Wednesday, February 12, 2014

Forget home automation, what about office automation

The latest wave of Internet of Things thinking has firmly pushed a mix of protocols into the spotlight.
Zigbee, Z-wave and Insteon + hubs are against wifi, bluetooth and the raspberry pi/ardunio.

USB devices make the rpi effective in bridging the gaps, and projects like the thing system put the same Web based power within easy reach. 

Cloud services begin to make things really interesting by putting storage, remote actions and more within the reach of your smart phone. This convergence is great, when you hear about it. Then you realize your house is unique, and there isn't much to automate.

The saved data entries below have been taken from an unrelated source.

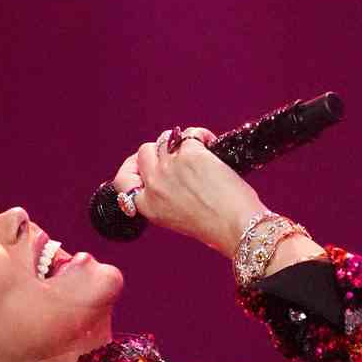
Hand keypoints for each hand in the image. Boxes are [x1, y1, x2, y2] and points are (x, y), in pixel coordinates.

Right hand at [112, 127, 266, 254]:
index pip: (125, 180)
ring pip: (164, 139)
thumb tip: (167, 170)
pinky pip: (189, 134)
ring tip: (197, 150)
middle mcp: (155, 186)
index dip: (133, 168)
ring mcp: (170, 167)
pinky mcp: (190, 154)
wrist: (237, 227)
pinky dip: (201, 136)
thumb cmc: (215, 227)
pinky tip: (211, 144)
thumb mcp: (178, 218)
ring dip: (178, 141)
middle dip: (158, 151)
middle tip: (175, 154)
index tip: (144, 165)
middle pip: (143, 153)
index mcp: (149, 207)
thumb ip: (165, 197)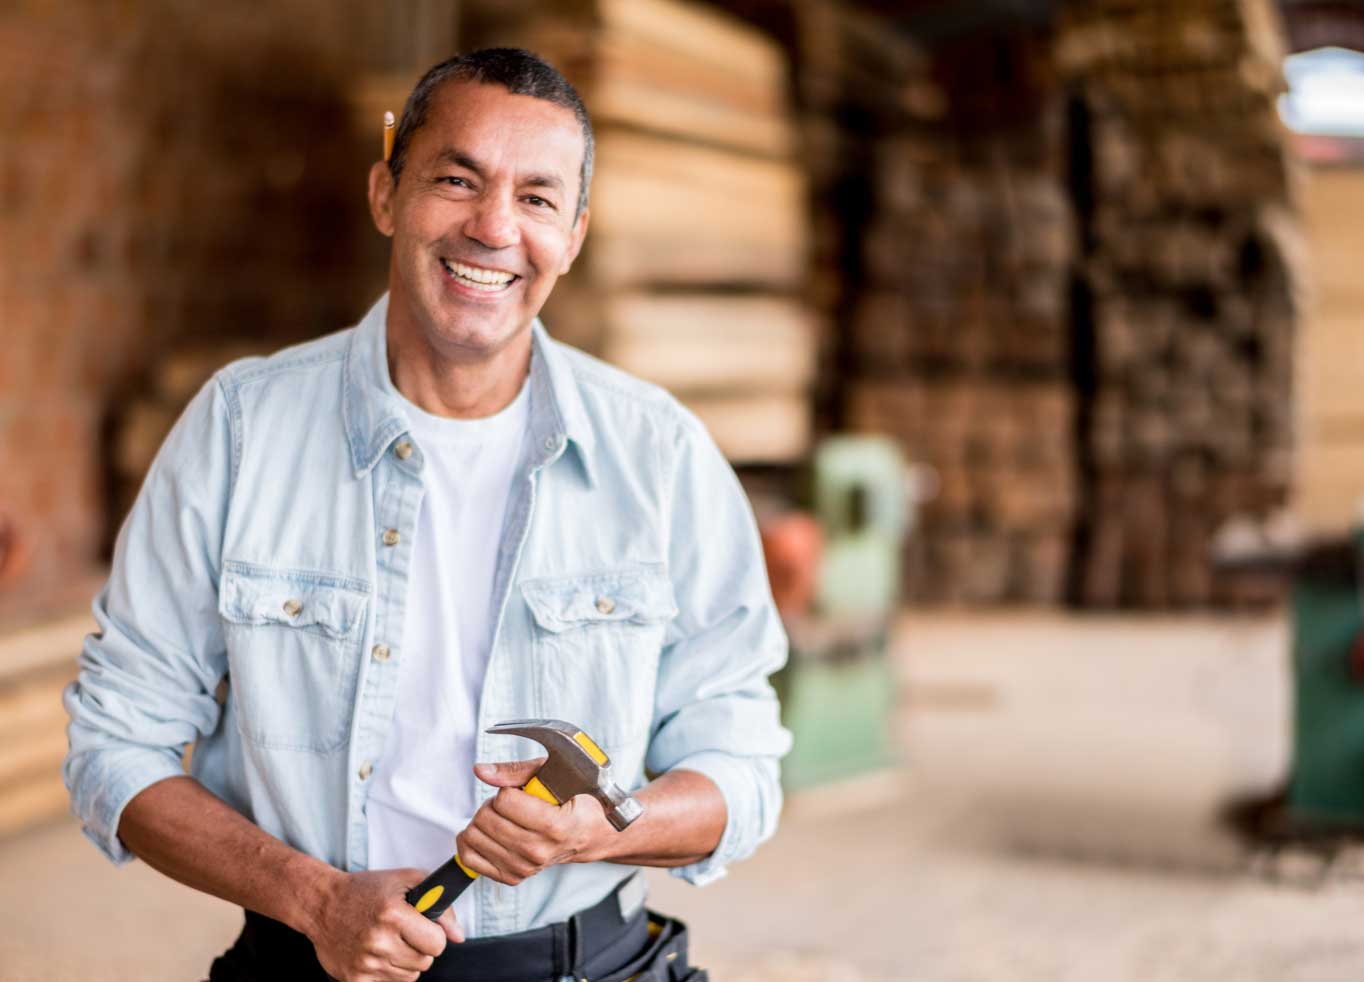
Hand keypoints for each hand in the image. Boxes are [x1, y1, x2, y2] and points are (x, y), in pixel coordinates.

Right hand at [307, 868, 462, 981]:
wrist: (322, 904)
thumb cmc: (366, 890)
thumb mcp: (407, 881)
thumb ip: (440, 905)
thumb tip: (458, 936)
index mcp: (393, 914)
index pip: (437, 944)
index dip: (435, 935)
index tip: (425, 928)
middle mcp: (378, 941)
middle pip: (425, 963)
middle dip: (420, 949)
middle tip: (404, 933)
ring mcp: (365, 963)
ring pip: (410, 978)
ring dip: (405, 962)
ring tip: (389, 942)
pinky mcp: (354, 980)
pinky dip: (388, 973)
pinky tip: (377, 955)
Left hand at [455, 757, 612, 884]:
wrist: (591, 836)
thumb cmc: (576, 803)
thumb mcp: (555, 775)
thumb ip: (516, 771)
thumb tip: (481, 771)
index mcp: (553, 826)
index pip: (503, 801)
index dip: (508, 789)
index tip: (521, 792)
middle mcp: (537, 851)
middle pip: (485, 818)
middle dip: (493, 803)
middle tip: (511, 804)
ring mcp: (524, 867)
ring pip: (474, 836)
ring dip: (484, 821)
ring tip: (504, 818)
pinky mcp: (512, 877)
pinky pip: (469, 858)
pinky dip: (472, 841)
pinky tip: (487, 832)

I am lucky enough to be in an organization that is shifting heavily to a web based core business application; while at the same time undertaking a shift to Google Apps for business.  The combination of mature smart devices and cloud services are going to change how we communicate,  collaborate and work; for the better.

But what happens when your web team with a devops focus can be given phone systems like Asterix, or complete control over the office hardware?
Things get a little bit interesting when you realise your entire workforce ends up in a polite surveillance society - one of machines and business logic that knows when you arrive at work; potentially your comfort level; and can reroute your calls if you step away or have a meeting scheduled.

The idea of a smart printer (ala Google cloud print) that also predicts being out of paper [rather than just ink], inventory control systems that assemble your resupply orders through barcode scanning (if it works for a fridge it will work for office supplies), and just makes the office administrativia a non issue is well within reach.

One of the big revolutions of the web 2.0 era was the transition to the geoweb. The IaaS revolution is finally delivering benefits en masse; so is SaaS.

The IoT presence and sensor evolution is gaining hype; and feels as though it's approaching a point where cloud based servers can feasibly burn a large amount of compute time to work out if you want a coffee today, from your NoQ enabled store or not.